La 23ème saison des Clefs de Saint-Pierre s’achevait le 6 mai dernier sur une belle rencontre de trois musiciens passionnés et en parfaite communion. Leur investissement dans la pratique de la musique de chambre, qui caractérise cette série de concert, a mis en valeur un répertoire à la fois intimiste et chaleureux.
Une étroite complicité entre les interprètes représente l’élément moteur de telles associations. Saluons celle qui réunit ce soir-là la violoniste Jaewon Kim, supersoliste de l’Orchestre national du Capitole, le jeune pianiste japonais Kishin Nagai, accompagnateur de classes de cor et de contrebasse, et celui qui a longtemps occupé avec panache le pupitre de premier cor solo de la formation symphonique toulousaine, Jacques Deleplancque.
Le programme, intitulé Romances et Secrets, réunit des œuvres de Clara Schumann et Johannes Brahms, deux personnalités du grand courant romantique allemand du XIXème siècle.
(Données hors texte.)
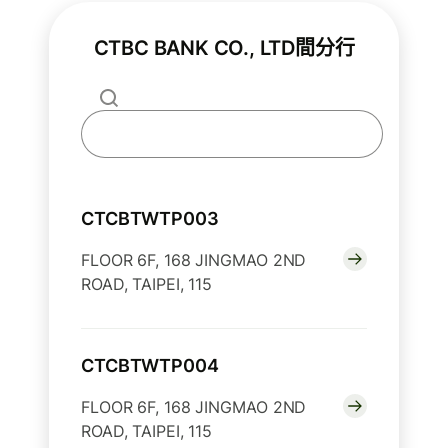
CTBC BANK CO., LTD間分行
CTCBTWTP003
FLOOR 6F, 168 JINGMAO 2ND
ROAD, TAIPEI, 115
CTCBTWTP004
FLOOR 6F, 168 JINGMAO 2ND
ROAD, TAIPEI, 115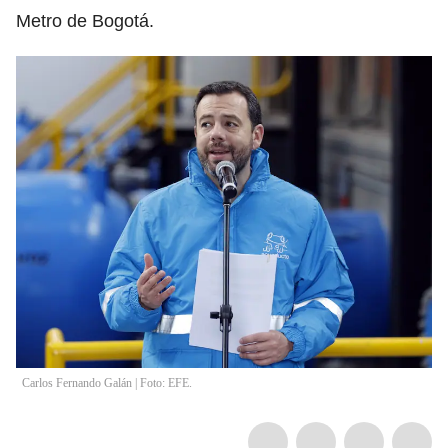
Metro de Bogotá.
Carlos Fernando Galán | Foto: EFE.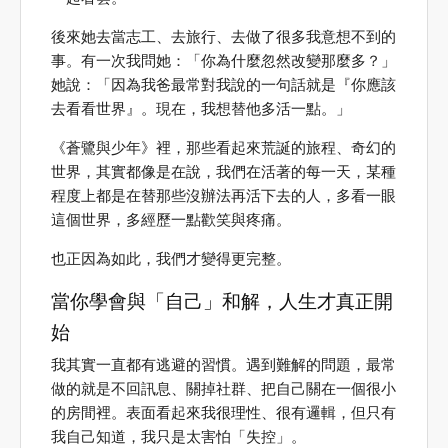
後來她去當志工、去旅行、去做了很多我意想不到的
事。有一次我問她：「你為什麼忽然改變那麼多？」
她說：「因為我爸最常對我說的一句話就是『你應該
去看看世界』。現在，我想替他多活一點。」
《蒼鷺與少年》裡，那些看起來荒誕的旅程、奇幻的
世界，其實都像是在說，我們在活著的每一天，某種
程度上都是在替那些沒辦法再活下去的人，多看一眼
這個世界，多經歷一點歡笑與疼痛。
也正因為如此，我們才變得更完整。
當你學會與「自己」和解，人生才真正開
始
我其實一直都有逃避的習慣。遇到難解的問題，最常
做的就是不回訊息、關掉社群、把自己關在一個很小
的房間裡。表面看起來我很理性、很有邏輯，但只有
我自己知道，我只是太害怕「失控」。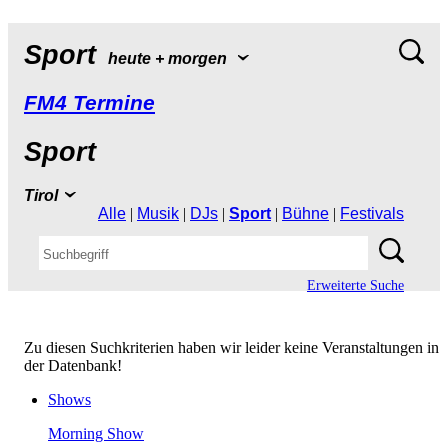
Sport
heute+morgen
FM4Termine
Sport
Tirol
Alle
|
Musik
|
DJs
|
Sport
|
Bühne
|
Festivals
ErweiterteSuche
ZudiesenSuchkriterienhabenwirleiderkeineVeranstaltungenin
derDatenbank!
Shows
MorningShow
Le rapprochement de ces deux compositeurs n’est pas fortuit. On se pose encore de nos jours la question : y a-t-il eu une relation amoureuse entre l’épouse du grand Robert Schumann et celui qu’il a aidé et soutenu à ces débuts, le jeune Johannes Brahms ? La musique a du mal à donner des réponses…
Quoiqu’il en soit, le concert du 6 mai débute par une œuvre rare de Clara Schumann, grande virtuose du piano, dont les compositions sont loin d’avoir eu la notoriété de celles de son époux. Il s’agit des Trois romances pour violon et piano conçues en 1853 et dédiées au grand violoniste Joseph Joachim, celui-là même qui collabora avec Johannes Brahms pour la composition de son unique concerto pour violon et orchestre. Jaewon Kim et Kishin Nagai nuancent chaleureusement l’Andante molto initial, alors qu’ils racontent une histoire avec sensibilité dans l’Allegretto. Les échanges passionnés du Leidenschaftlich schnell complètent avec vitalité ce triptyque à découvrir.
Johannes Brahms occupe le reste de la programmation. Sa Sonate pour violon et piano n° 1 en sol majeur opus 78 demeure un des grands chefs-d’œuvre du répertoire romantique de musique de chambre. Elle est parfois surnommée Regensonate (sonate de la pluie) en référence à un thème du Regenlied op. 59 nº 3 utilisé dans le dernier mouvement. Les deux interprètes animent ses trois volets avec une flamme et un lyrisme émouvant. Le chant comme vocal du Vivace ma non troppo initial ouvre la voie à un Adagio profondément dramatique au sein duquel violon et piano s’opposent et se rejoignent alternativement. Une émotion profonde mais contenue agite le final Allegro molto moderato que les interprètes concluent sur un apaisement rédempteur.
Pour la seconde partie du concert, le grand corniste Jacques Deleplancque rejoint ses deux complices pour une exécution rare et particulièrement séduisante du Trio pour piano, violon et cor composé en 1864-65 par Johannes Brahms. Le compositeur écrivit à son propos : « Un matin je marchais, et au moment où j’arrivais là le soleil se mit à briller entre les troncs des arbres ; l’idée du trio me vint à l’esprit avec son premier thème ». Le jeu virtuose et musical du corniste s’intègre parfaitement dans le discours développé par le violon et le piano. La déclamation intense de l’Andante initial s’écoule comme une discussion animée. Le dialogue vif du Scherzo évoque une sorte de compétition entre les trois composantes du dialogue. C’est dans la nostalgie touchante de l’Adagio mesto que s’exprime au plus haut point l’art du phrasé, le sens raffiné des nuances, de Jacques Delaplancque. Un vrai bonheur ! La vivacité, l’exubérance, néanmoins toujours nuancées, s’expriment avec fougue et virtuosité dans le mouvement final, un Allegro con brio qui porte bien son nom !
Le succès est tel que les interprètes reprennent cette dernière partie pour le plus grand plaisir d’une assistance comblée. Cette rencontre ne pouvait mieux conclure cette belle saison musicale des Clefs de Saint-Pierre. Le programme tout aussi appétissant de la prochaine saison sera prochainement dévoilé.